What is expected:
Gather all lines from the material that contain the word "nodes".

Extracted material:

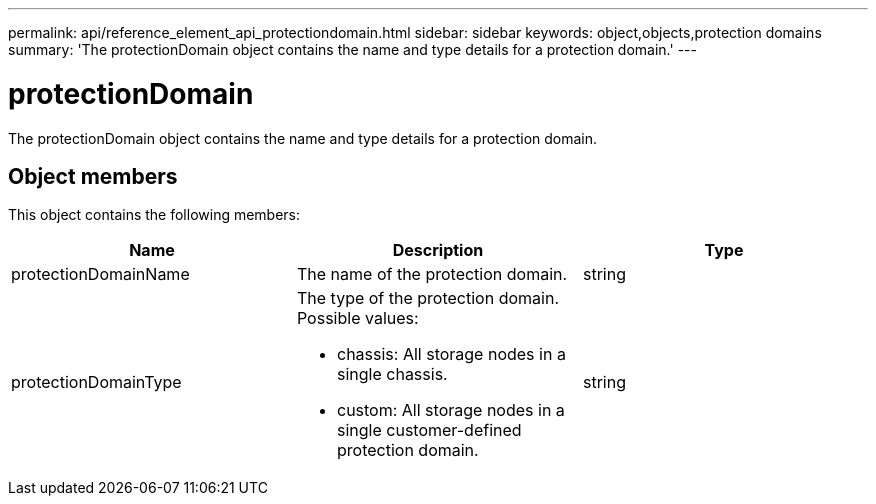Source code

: ---
permalink: api/reference_element_api_protectiondomain.html
sidebar: sidebar
keywords: object,objects,protection domains
summary: 'The protectionDomain object contains the name and type details for a protection domain.'
---

= protectionDomain
:icons: font
:imagesdir: ../media/

[.lead]
The protectionDomain object contains the name and type details for a protection domain.

== Object members

This object contains the following members:

[options="header"]
|===
|Name |Description |Type
a|
protectionDomainName
a|
The name of the protection domain.
a|
string
a|
protectionDomainType
a|
The type of the protection domain. Possible values:

* chassis: All storage nodes in a single chassis.
* custom: All storage nodes in a single customer-defined protection domain.

a|
string
|===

Written solution:
* chassis: All storage nodes in a single chassis.
* custom: All storage nodes in a single customer-defined protection domain.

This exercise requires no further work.